Film Review: The Prince of Egypt (1998)
I remember in college doing an exercise once where we went around and said what our favorite films by women directors were. I don’t remember what I said, but I remember it took a while for me to collect my thoughts on which movies I liked that were even directed by women. This fact has since changed but it recently occurred to me that Dreamworks’ The Prince of Egypt was directed by a woman, Brenda Chapman. I truly think it is one of my favorite female-directed films.

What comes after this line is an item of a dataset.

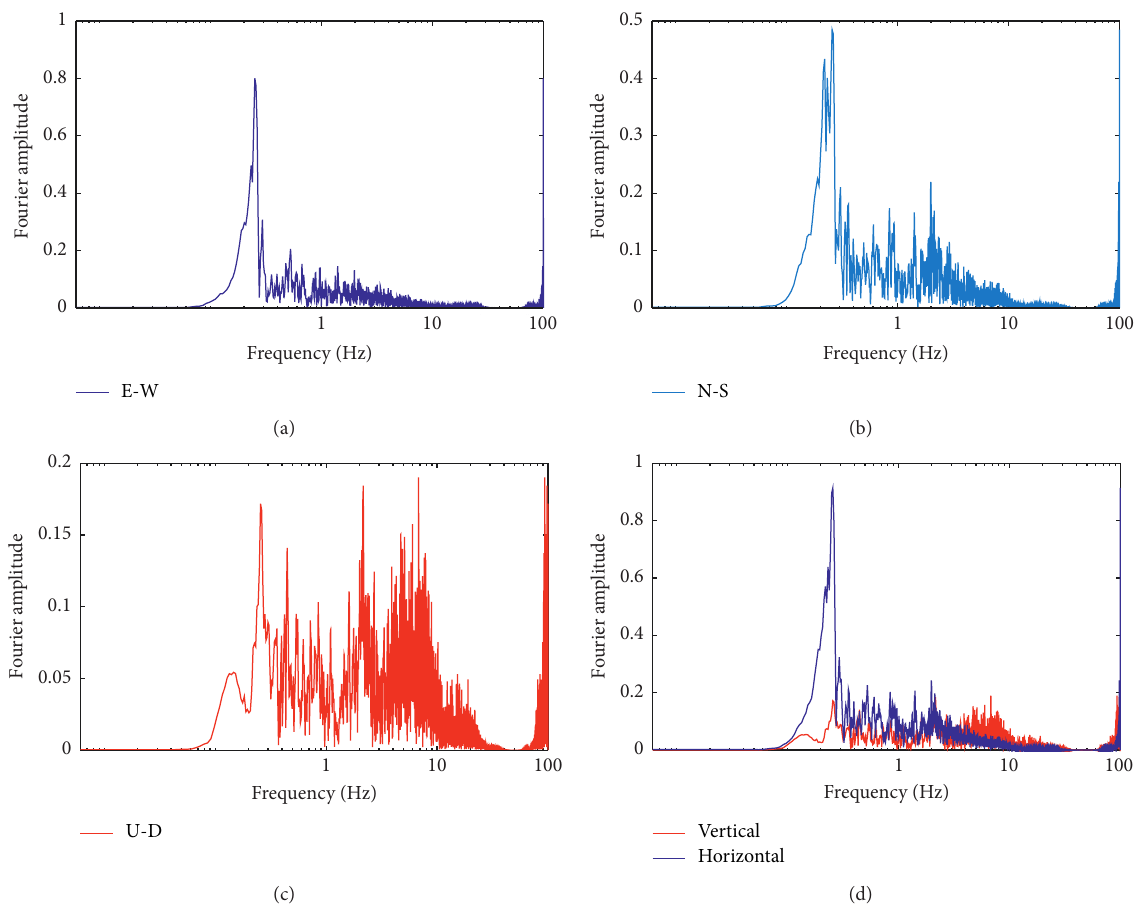
Figure 3: Fourier spectra of the Gorkha earthquake: (a) east-west (E-W) component, (b) north-south (N-S) component, (c) vertical (U-D) component, and (d) vertical and horizontal components.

The story of Moses, as stated by Buzzfeed, is “part of a compilation of short stories that make up the best-selling book on planet Earth”. You can easily find the bible wherever you find other books. Religion aside, The Prince of Egypt, to me, is not even necessarily a testament to the story of Moses so much as it is a testament to what phenomenal animated filmmaking can be. The machine of people that churned out this film literally had everything working for them - from story to cinematography, from animation to score, from star-studded voice actors to research.
This film does a fantastic job in really depicting the grandness of this film, while also infusing a sense of intimacy in its smaller scenes. There are countless awe-inspiring shots, like when Moses turns the sea into blood with his stick, or when the plagues start turning into fire bombs in the night sky. And of course, when Moses is guiding his people through the parted sea, a bolt of lightning strikes to reveal a giant whale in the split ocean.
It would be a disservice to not mention the brilliant score. The movie is an animated musical, after all, and I think that is truly where this film shines. The score, composed by Hans Zimmer and written by Steven Schwartz, is absolutely game-changing and makes what would be a regular animated children’s film into a rich and dark epic. Think more Hunchback of Notre Dame and less Snow White.
Two of my favorite song sequences from the film include the opening sequence with “Deliver Us” - the song is haunting, mixing both English and Hebrew. It transitions from scary and violent to tragic and hopeful in the middle when Moses’ mother begins to sing. My favorite line is when the sister sings “Grow, baby brother, come back someday. Come and deliver us too…” before the main chorus explodes the final note. I think it’s the perfect song to set the tone of the film.
Another is “The Plagues” - the scene is so well constructed, the montage echoing the lyrics in a dramatically crescendoing fashion. As the sequence builds, Ramses is increasingly shown suffering the titular plagues, even as he still stands to dictate over his clearly dying people. Moses and Ramses battle off in this duet and the shot of their composite faces is both powerful and striking; it functions to not only show their antagonist relationship, but also that they were close once before as brothers. It also reminds me weirdly of SpongeBob.
I’ve been listening to the soundtrack on repeat for the last week, and The Prince of Egypt just makes me want to cringe so much (in a good way) with emotion. These kinds of epic religious tales do stand to make great films and stories about people, and if done in the way The Prince of Egypt was made, I will gladly forego using my MoviepPass and pay real money to see them.